┌─ RECORDS PROVIDED
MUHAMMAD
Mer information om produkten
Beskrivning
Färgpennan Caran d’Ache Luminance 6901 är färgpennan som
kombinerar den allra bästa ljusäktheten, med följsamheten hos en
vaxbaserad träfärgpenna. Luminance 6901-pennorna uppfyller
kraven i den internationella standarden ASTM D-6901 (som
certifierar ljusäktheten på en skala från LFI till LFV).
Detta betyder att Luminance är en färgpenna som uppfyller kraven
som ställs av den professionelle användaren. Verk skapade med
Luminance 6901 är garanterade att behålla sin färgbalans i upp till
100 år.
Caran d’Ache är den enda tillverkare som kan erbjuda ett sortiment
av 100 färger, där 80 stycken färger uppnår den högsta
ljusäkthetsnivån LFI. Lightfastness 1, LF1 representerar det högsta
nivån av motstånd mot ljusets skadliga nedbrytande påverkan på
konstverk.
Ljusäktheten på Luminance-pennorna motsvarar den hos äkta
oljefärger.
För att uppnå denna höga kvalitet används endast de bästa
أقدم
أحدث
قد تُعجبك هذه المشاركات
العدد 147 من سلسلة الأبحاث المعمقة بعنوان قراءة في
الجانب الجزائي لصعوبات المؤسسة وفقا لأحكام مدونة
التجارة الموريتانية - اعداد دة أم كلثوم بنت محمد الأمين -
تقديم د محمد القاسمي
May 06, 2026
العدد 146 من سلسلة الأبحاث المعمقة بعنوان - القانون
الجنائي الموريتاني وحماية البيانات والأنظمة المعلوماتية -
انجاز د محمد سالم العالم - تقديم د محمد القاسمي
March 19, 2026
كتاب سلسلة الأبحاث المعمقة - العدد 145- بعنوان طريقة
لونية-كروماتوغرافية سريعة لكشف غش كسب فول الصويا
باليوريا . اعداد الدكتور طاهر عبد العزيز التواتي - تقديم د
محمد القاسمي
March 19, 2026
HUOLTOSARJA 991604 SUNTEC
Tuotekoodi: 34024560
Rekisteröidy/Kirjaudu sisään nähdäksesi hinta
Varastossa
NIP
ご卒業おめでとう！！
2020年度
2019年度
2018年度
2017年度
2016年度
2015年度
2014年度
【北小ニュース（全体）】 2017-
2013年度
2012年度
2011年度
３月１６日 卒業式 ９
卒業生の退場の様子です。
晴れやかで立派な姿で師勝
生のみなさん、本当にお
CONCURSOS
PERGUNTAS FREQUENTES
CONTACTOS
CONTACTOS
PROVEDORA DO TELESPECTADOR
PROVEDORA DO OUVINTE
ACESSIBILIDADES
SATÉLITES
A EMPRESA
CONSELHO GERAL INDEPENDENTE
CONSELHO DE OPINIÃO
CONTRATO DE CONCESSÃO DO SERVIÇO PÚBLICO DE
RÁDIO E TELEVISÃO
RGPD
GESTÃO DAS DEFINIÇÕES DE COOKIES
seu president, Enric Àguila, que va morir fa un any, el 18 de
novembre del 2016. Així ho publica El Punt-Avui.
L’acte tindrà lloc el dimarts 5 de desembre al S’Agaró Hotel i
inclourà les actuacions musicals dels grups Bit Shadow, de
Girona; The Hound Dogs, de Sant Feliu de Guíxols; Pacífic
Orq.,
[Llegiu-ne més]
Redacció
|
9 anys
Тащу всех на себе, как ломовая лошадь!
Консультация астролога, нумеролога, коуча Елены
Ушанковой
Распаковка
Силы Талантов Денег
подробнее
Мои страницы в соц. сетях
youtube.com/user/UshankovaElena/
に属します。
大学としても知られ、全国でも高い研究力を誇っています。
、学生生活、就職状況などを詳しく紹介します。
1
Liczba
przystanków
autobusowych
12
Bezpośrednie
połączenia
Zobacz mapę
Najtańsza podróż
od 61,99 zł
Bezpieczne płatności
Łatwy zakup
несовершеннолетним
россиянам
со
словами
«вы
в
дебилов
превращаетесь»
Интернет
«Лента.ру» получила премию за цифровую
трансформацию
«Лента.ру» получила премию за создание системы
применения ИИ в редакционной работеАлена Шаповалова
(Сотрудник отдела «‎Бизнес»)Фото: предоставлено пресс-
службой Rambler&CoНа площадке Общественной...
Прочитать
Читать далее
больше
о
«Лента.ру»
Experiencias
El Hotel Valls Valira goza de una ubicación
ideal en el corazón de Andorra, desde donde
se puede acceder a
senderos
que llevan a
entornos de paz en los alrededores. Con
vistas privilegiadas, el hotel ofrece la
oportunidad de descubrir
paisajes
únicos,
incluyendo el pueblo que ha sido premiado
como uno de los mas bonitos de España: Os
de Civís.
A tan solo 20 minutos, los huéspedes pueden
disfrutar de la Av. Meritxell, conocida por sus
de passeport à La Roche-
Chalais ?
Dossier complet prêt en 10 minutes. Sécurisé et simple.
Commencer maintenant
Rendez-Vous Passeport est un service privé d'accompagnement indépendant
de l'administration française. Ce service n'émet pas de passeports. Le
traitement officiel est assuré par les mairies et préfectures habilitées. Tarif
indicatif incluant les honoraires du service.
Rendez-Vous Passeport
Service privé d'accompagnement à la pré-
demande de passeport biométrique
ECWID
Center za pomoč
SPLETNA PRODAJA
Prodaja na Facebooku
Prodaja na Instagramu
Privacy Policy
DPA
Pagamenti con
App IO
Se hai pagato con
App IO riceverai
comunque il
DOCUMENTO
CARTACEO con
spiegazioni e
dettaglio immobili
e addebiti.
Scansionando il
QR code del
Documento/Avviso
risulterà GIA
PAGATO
└─
YOUR GOAL: Rewrite the text of the entries as a JSON list of strings, one string per line and with blank lines left out, starting at the first line of the entries and ending at the line that contains "PROVEDORA DO TELESPECTADOR".

EXPECTED ANSWER:
[
  "MUHAMMAD",
  "Mer information om produkten",
  "Beskrivning",
  "Färgpennan Caran d’Ache Luminance 6901 är färgpennan som",
  "kombinerar den allra bästa ljusäktheten, med följsamheten hos en",
  "vaxbaserad träfärgpenna. Luminance 6901-pennorna uppfyller",
  "kraven i den internationella standarden ASTM D-6901 (som",
  "certifierar ljusäktheten på en skala från LFI till LFV).",
  "Detta betyder att Luminance är en färgpenna som uppfyller kraven",
  "som ställs av den professionelle användaren. Verk skapade med",
  "Luminance 6901 är garanterade att behålla sin färgbalans i upp till",
  "100 år.",
  "Caran d’Ache är den enda tillverkare som kan erbjuda ett sortiment",
  "av 100 färger, där 80 stycken färger uppnår den högsta",
  "ljusäkthetsnivån LFI. Lightfastness 1, LF1 representerar det högsta",
  "nivån av motstånd mot ljusets skadliga nedbrytande påverkan på",
  "konstverk.",
  "Ljusäktheten på Luminance-pennorna motsvarar den hos äkta",
  "oljefärger.",
  "För att uppnå denna höga kvalitet används endast de bästa",
  "أقدم",
  "أحدث",
  "قد تُعجبك هذه المشاركات",
  "العدد 147 من سلسلة الأبحاث المعمقة بعنوان قراءة في",
  "الجانب الجزائي لصعوبات المؤسسة وفقا لأحكام مدونة",
  "التجارة الموريتانية - اعداد دة أم كلثوم بنت محمد الأمين -",
  "تقديم د محمد القاسمي",
  "May 06, 2026",
  "العدد 146 من سلسلة الأبحاث المعمقة بعنوان - القانون",
  "الجنائي الموريتاني وحماية البيانات والأنظمة المعلوماتية -",
  "انجاز د محمد سالم العالم - تقديم د محمد القاسمي",
  "March 19, 2026",
  "كتاب سلسلة الأبحاث المعمقة - العدد 145- بعنوان طريقة",
  "لونية-كروماتوغرافية سريعة لكشف غش كسب فول الصويا",
  "باليوريا . اعداد الدكتور طاهر عبد العزيز التواتي - تقديم د",
  "محمد القاسمي",
  "March 19, 2026",
  "HUOLTOSARJA 991604 SUNTEC",
  "Tuotekoodi: 34024560",
  "Rekisteröidy/Kirjaudu sisään nähdäksesi hinta",
  "Varastossa",
  "NIP",
  "ご卒業おめでとう！！",
  "2020年度",
  "2019年度",
  "2018年度",
  "2017年度",
  "2016年度",
  "2015年度",
  "2014年度",
  "【北小ニュース（全体）】 2017-",
  "2013年度",
  "2012年度",
  "2011年度",
  "３月１６日 卒業式 ９",
  "卒業生の退場の様子です。",
  "晴れやかで立派な姿で師勝",
  "生のみなさん、本当にお",
  "CONCURSOS",
  "PERGUNTAS FREQUENTES",
  "CONTACTOS",
  "CONTACTOS",
  "PROVEDORA DO TELESPECTADOR"
]